Mondo
Telou, incinta verso l’Italia
La donna del Togo viveva con il marito in Libia. I miliziani di Gheddafi li hanno costretti a partire
di Redazione

Gli sbarchi a Lampedusa non si sono fermati, mentre continuano i salvataggi in mare a opera delle motovedette. Nell’ultimo weekend sono sbarcati in tanti, sabato l’ondata più grossa che ha portato le presenze di extracomunitari sull’isola a quota 1.800. Sono molti però i migranti e i profughi per i quali la traversata del Mediterraneo diventa l’ultimo viaggio. Tra le tante storie in cui il lieto fine è il toccare terra, ve ne sono molte, troppe che rimangono senza trama perché chi potrebbe raccontarlo non è più in grado di farlo. Tra queste c’è la storia di Selim, raccolta da AdnKronos, un profugo del Togo che era partito alla volta dell’Italia con la moglie incinta. Ed è proprio lei a poter raccontare il viaggio. Lui, purtroppo, non ce l’ha fatta.
«C’era buio pesto e non si vedeva nulla. La motovedetta si avvicinava sempre di più e io ho pensato che Selim fosse stato tratto in salvo e che ci saremmo rivisti a Lampedusa», racconta ancora Telou. Ma così non è stato.
Quando gli oltre quattrocento profughi sono stati trasbordati su diverse motovedette della Guardia Costiera e della Guardia di Finanza, Selim non c’era. È annegato nel mare nero lasciando Telou nella disperazione.
Appena scesa dalla motovedetta, al suo arrivo a Lampedusa, Telou piange e chiede a tutti notizie del marito. «Forse è stato portato a bordo di una delle motovedette – pensa – e ci vedremo tra un pò».
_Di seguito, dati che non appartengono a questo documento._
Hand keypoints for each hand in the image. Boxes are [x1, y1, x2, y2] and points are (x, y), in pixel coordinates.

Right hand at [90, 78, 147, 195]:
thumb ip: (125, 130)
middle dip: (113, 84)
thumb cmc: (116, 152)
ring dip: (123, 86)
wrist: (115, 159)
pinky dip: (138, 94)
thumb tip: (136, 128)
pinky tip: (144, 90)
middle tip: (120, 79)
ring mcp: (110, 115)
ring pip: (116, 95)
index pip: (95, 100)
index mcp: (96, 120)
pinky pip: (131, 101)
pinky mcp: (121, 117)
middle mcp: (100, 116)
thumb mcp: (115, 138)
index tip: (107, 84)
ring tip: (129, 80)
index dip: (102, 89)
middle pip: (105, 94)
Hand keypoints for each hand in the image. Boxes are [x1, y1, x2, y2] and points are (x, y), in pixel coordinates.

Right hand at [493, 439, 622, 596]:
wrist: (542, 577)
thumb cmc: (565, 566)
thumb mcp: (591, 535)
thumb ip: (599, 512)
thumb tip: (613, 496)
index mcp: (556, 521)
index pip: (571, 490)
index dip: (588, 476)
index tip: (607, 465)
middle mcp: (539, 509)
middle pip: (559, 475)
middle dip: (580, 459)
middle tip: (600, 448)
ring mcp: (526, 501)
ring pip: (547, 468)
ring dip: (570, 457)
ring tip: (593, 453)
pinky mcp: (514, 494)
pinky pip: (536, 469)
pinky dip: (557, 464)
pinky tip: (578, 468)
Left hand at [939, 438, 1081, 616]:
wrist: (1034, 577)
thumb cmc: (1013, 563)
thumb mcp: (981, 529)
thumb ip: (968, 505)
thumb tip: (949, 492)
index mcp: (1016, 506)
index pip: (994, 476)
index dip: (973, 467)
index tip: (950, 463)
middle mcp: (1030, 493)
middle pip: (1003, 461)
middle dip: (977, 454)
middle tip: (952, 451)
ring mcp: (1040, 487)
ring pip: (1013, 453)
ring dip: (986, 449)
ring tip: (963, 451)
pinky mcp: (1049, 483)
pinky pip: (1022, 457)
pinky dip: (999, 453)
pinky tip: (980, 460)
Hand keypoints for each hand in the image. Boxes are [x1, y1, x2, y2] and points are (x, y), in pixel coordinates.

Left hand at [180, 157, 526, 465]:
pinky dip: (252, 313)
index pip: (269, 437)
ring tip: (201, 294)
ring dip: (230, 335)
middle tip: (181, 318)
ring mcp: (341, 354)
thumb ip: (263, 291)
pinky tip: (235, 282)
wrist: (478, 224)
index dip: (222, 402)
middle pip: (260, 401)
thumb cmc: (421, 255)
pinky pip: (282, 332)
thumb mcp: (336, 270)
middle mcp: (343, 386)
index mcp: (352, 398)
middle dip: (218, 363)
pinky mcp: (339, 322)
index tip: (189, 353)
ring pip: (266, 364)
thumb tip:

Purtroppo al Centro d’accoglienza la terribile notizia. Mentre il mediatore culturale ascolta il dramma del marito caduto in acqua, chiede ai poliziotti di cercare un uomo di nome Selim del Togo. Solo dopo ore verrà a galla la verità. Telou incontra al centro d’accoglienza di Contrada Imbriacola il cognato, fratello del marito, anche lui sul barcone, e le chiede notizie di Selim. Ma lui l’abbraccia forte e le dice che è morto.
«Una scena terribile – racconta chi l’ha vista da vicino – la donna si è accasciata a terra e ha inizaito a tremare chiamando a voce alta il marito». «Come farò adesso con il mio bambino ancora in grembo – gridava al mediatore – come faremo adesso? Tutte le nostre speranze si sono dissolte».
Telou ha così raccontato la sua vicenda. «Noi stavamo abbastanza bene in Libia – spiega – avevo un negozio di parrucchiere e anche mio marito lavorava. Certo, i soldi mancavano sempre ma non avremmo mai voluto lasciare la Libia. Stavamo bene lì». Ma dopo l’inizio della guerra tutto è cambiato.
Telou e Selim venivano minacciati tutti i giorni dai miliziani di Gheddafi. «E non solo noi – racconta ancora la donna – era diventato impossibile continuare a vivere lì. Venivano gli uomini armati e ci dicevano che dovevamo andarcene al più presto dalla Libia». Insomma, dal racconto della parrucchiera del Togo emerge che era il colonnello Gheddafi a spingere la popolazione dei paesi subsahariani a lasciare la Libia.
«Siamo stati così costretti a cercare i mercanti che organizzavano i viaggi verso Lampedusa – dice ancora Telou – abbiamo pagato quasi mille dollari in due e la scorsa settimana siamo partiti. Eravamo centinaia sulla barca e fin dall’inizio abbiamo avuto delle avarie al motore. C’era gente che piangeva, bambini che vomitavano ovunque. Io e mio marito eravamo vicini. Io avevo la nausea, perchè sono incinta di due mesi e perchè soffrivo il mal di mare, ma l’importante era restare vicino a mio marito».
Poi la vista delle luci delle motovedette italiane. «Siamo salvi, siamo salvi», hanno iniziato a gridare i profughi. Ma poco prima dell’arrivo delle motovedette alcuni dei migranti sarebbero caduti in acqua. E tra loro c’era anche Selim. Che resterà per sempre in fondo al mare.